* start QUOTED PASSAGE *
Blog Post created by alxgomz Employee on Jan 18, 2018

One of the recurring issues we see raised by customers are regarding slow SQL queries.

Most of the time those are first witnessed within the Share UI page load time or through long running CMIS queries.

Pinpointing those queries can be a pain and this blog post aims at providing some helps in the troubleshooting process.

We will cover:

  • Things to check in the first place
  • Different ways of getting informations on the query execution time
  • Isolating where the RDBMS is spending more time.
  • Present some tools and configuration to help proactively track this kind of issues.

We hope this content will be useful in real life but really having a DBA who takes care of the Alfresco database is the best you can offer to your Alfresco application!

Preliminary checks

Before blaming the database, it's always a good thing to check that the database engine has appropriate resources in order to deliver good performances. You cannot expect any DB engine to perform well with Alfresco with limited resources. For PostgreSQL there are plenty of resource on the web about sizing a database cluster (here I use cluster in the PostgreSQL meaning, which is different from what we call a cluster in Alfresco).

 

Latency

Network latency can be a performance killer. Opening connections is a quite intensive process and if your network is lame, it will impact the application. Simple network tests can make you sure the network is delivering a good enough transport layer. The ping utility is really the first thing to look at. A ping test between Alfresco and its DB server must show a latency under 1ms on a directly connected network (ethernet Gb), or between 1 & 5 ms if you DB server and the Alfresco server are connected through routed networks. Definitely a value around or above 10ms is not what Alfresco expects from a DB server.

alxgomz@alfresco:~$ ping -c 5 -s500 192.168.0.68
PING 192.168.0.68 (192.168.0.68) 500(528) bytes of data.
508 bytes from 192.168.0.68: icmp_seq=1 ttl=64 time=0.436 ms
508 bytes from 192.168.0.68: icmp_seq=2 ttl=64 time=0.364 ms
508 bytes from 192.168.0.68: icmp_seq=3 ttl=64 time=0.342 ms
508 bytes from 192.168.0.68: icmp_seq=9 ttl=64 time=0.273 ms
508 bytes from 192.168.0.68: icmp_seq=10 ttl=64 time=0.232 ms

--- 192.168.0.68 ping statistics ---
10 packets transmitted, 10 received, 0% packet loss, time 8997ms
rtt min/avg/max/mdev = 0.232/0.329/0.436/0.066 ms

 

Some more advanced utilities allow to send TCP packets which are more representative to the actual time spent on opening a tcp session (again you should not have values above 10 ms):

alxgomz@alfresco:~$ sudo hping3 -s 1025 -p 80 -S -c 5 192.168.0.68
HPING 192.168.0.68 (eth0 192.168.0.68): S set, 40 headers + 0 data bytes
len=44 ip=192.168.0.68 ttl=64 DF id=0 sport=80 flags=SA seq=0 win=29200 rtt=3.5 ms
len=44 ip=192.168.0.68 ttl=64 DF id=0 sport=80 flags=SA seq=1 win=29200 rtt=3.4 ms
len=44 ip=192.168.0.68 ttl=64 DF id=0 sport=80 flags=SA seq=2 win=29200 rtt=3.4 ms
len=44 ip=192.168.0.68 ttl=64 DF id=0 sport=80 flags=SA seq=3 win=29200 rtt=3.6 ms
len=44 ip=192.168.0.68 ttl=64 DF id=0 sport=80 flags=SA seq=4 win=29200 rtt=3.5 ms

--- 192.168.0.68 hping statistic ---
5 packets transmitted, 5 packets received, 0% packet loss
round-trip min/avg/max = 3.4/3.5/3.6 ms

 

Overall network quality is also something to check. If your network devices spend their time reassembling unordered packets or retransmiting them the application performances will suffer from it. This can be checked by taking a network dump during query execution and opening it using wireshark.
* end QUOTED PASSAGE *
* start DATA LISTING *
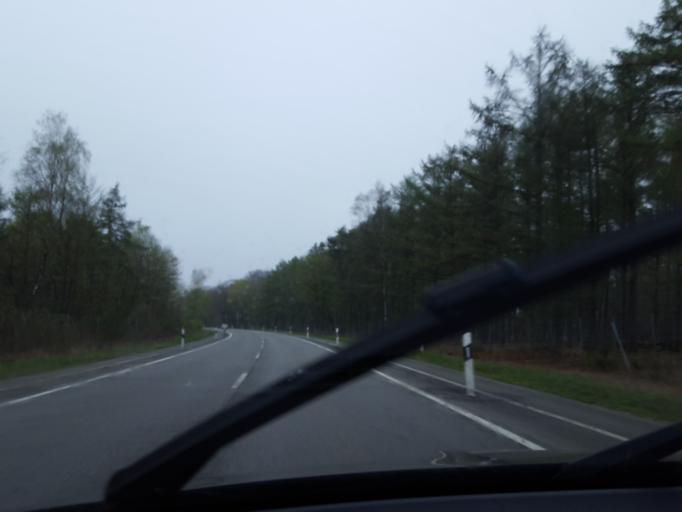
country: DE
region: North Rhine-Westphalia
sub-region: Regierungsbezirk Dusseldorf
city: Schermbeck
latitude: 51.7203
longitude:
* end DATA LISTING *
TASK REQUIREMENTS -
(A) In the slow SQL queries post, what ping latency should a directly connected network show between Alfresco and its DB server?
(B) Turn the paragraph of the slow SQL queries post that begins "Network latency can be a performance killer." into a short bulleted list that keeps its main facts.
(C) Continue the slow SQL queries post from its last sentence.
Nothing in the listing is needed here.

PER-TASK OUTPUTS -
(A) Under 1 ms.

(B)
- Network latency can badly hurt performance, because opening connections is intensive and a poor network affects the application.
- Simple network tests, starting with ping, confirm the transport layer is good enough.
- Ping latency between Alfresco and its DB server should be under 1 ms on a directly connected (Gb ethernet) network.
- It should be between 1 and 5 ms when the servers are connected through routed networks.
- A value around or above 10 ms is not what Alfresco expects.

(C)
In order to take the dump you can use the following tcpdump command:

alxgomz@alfresco:~$ tcpdump -ni any port 5432 and host 192.168.0.68 -w /tmp/pgsql.pcap

Opening it in wireshark should give you an idea very quickly. If you see a dump with a lot of red/black lines then it might be an issue and needs further investigations (those lines are colored this way if wireshark has the right syntaxic coloration rules applied).

 

RDBMS configuration

PostgreSQL comes with a relatively low end configuration. This is intended to allow for it to run on a wide range of hardware (or VM) configurations. However, if you are running your Alfresco (and its database) on high end systems, you most certainly want to tune the configuration in order get the best out of your resources.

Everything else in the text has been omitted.